Aim of the exercise –
What follows is a set of records; give them all back exactly.
--- Dataset records Enclosed Below ---
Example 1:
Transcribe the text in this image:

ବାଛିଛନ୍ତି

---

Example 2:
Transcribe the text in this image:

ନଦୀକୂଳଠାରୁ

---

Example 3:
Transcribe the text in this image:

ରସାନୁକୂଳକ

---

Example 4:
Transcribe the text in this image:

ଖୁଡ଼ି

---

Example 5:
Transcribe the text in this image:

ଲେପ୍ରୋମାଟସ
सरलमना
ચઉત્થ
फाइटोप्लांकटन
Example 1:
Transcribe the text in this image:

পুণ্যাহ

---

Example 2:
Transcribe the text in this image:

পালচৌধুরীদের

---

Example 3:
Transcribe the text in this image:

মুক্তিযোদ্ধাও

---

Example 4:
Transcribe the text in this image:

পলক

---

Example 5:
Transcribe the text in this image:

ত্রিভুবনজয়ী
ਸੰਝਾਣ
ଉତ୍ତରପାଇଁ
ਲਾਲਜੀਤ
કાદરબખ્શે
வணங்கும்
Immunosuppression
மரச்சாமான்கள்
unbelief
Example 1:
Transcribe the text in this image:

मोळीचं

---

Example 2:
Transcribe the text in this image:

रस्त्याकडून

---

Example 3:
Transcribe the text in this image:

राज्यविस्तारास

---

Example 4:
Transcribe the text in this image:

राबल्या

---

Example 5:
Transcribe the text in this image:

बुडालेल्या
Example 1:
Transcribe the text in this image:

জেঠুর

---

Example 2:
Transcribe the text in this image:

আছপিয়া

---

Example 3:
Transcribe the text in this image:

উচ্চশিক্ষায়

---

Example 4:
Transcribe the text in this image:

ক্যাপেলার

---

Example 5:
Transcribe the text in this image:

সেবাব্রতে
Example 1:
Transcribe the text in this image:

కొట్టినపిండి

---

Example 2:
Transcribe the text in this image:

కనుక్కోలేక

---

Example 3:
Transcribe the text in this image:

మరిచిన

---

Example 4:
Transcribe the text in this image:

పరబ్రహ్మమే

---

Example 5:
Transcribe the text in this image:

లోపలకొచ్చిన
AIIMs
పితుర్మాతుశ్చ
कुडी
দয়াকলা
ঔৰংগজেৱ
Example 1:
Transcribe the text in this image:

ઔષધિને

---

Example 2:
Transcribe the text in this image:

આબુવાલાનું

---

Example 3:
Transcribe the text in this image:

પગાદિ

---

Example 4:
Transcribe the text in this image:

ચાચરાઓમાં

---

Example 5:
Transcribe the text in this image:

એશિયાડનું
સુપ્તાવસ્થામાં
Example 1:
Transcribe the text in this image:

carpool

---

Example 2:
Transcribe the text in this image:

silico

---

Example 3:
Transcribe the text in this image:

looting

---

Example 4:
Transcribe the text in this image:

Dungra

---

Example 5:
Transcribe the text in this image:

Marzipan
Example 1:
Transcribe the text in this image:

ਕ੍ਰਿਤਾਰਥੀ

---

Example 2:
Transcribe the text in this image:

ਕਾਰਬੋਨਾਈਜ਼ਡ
--- End of Enclosed Dataset records ---
Task result –
Example 1:
Transcribe the text in this image:

ବାଛିଛନ୍ତି

---

Example 2:
Transcribe the text in this image:

ନଦୀକୂଳଠାରୁ

---

Example 3:
Transcribe the text in this image:

ରସାନୁକୂଳକ

---

Example 4:
Transcribe the text in this image:

ଖୁଡ଼ି

---

Example 5:
Transcribe the text in this image:

ଲେପ୍ରୋମାଟସ
सरलमना
ચઉત્થ
फाइटोप्लांकटन
Example 1:
Transcribe the text in this image:

পুণ্যাহ

---

Example 2:
Transcribe the text in this image:

পালচৌধুরীদের

---

Example 3:
Transcribe the text in this image:

মুক্তিযোদ্ধাও

---

Example 4:
Transcribe the text in this image:

পলক

---

Example 5:
Transcribe the text in this image:

ত্রিভুবনজয়ী
ਸੰਝਾਣ
ଉତ୍ତରପାଇଁ
ਲਾਲਜੀਤ
કાદરબખ્શે
வணங்கும்
Immunosuppression
மரச்சாமான்கள்
unbelief
Example 1:
Transcribe the text in this image:

मोळीचं

---

Example 2:
Transcribe the text in this image:

रस्त्याकडून

---

Example 3:
Transcribe the text in this image:

राज्यविस्तारास

---

Example 4:
Transcribe the text in this image:

राबल्या

---

Example 5:
Transcribe the text in this image:

बुडालेल्या
Example 1:
Transcribe the text in this image:

জেঠুর

---

Example 2:
Transcribe the text in this image:

আছপিয়া

---

Example 3:
Transcribe the text in this image:

উচ্চশিক্ষায়

---

Example 4:
Transcribe the text in this image:

ক্যাপেলার

---

Example 5:
Transcribe the text in this image:

সেবাব্রতে
Example 1:
Transcribe the text in this image:

కొట్టినపిండి

---

Example 2:
Transcribe the text in this image:

కనుక్కోలేక

---

Example 3:
Transcribe the text in this image:

మరిచిన

---

Example 4:
Transcribe the text in this image:

పరబ్రహ్మమే

---

Example 5:
Transcribe the text in this image:

లోపలకొచ్చిన
AIIMs
పితుర్మాతుశ్చ
कुडी
দয়াকলা
ঔৰংগজেৱ
Example 1:
Transcribe the text in this image:

ઔષધિને

---

Example 2:
Transcribe the text in this image:

આબુવાલાનું

---

Example 3:
Transcribe the text in this image:

પગાદિ

---

Example 4:
Transcribe the text in this image:

ચાચરાઓમાં

---

Example 5:
Transcribe the text in this image:

એશિયાડનું
સુપ્તાવસ્થામાં
Example 1:
Transcribe the text in this image:

carpool

---

Example 2:
Transcribe the text in this image:

silico

---

Example 3:
Transcribe the text in this image:

looting

---

Example 4:
Transcribe the text in this image:

Dungra

---

Example 5:
Transcribe the text in this image:

Marzipan
Example 1:
Transcribe the text in this image:

ਕ੍ਰਿਤਾਰਥੀ

---

Example 2:
Transcribe the text in this image:

ਕਾਰਬੋਨਾਈਜ਼ਡ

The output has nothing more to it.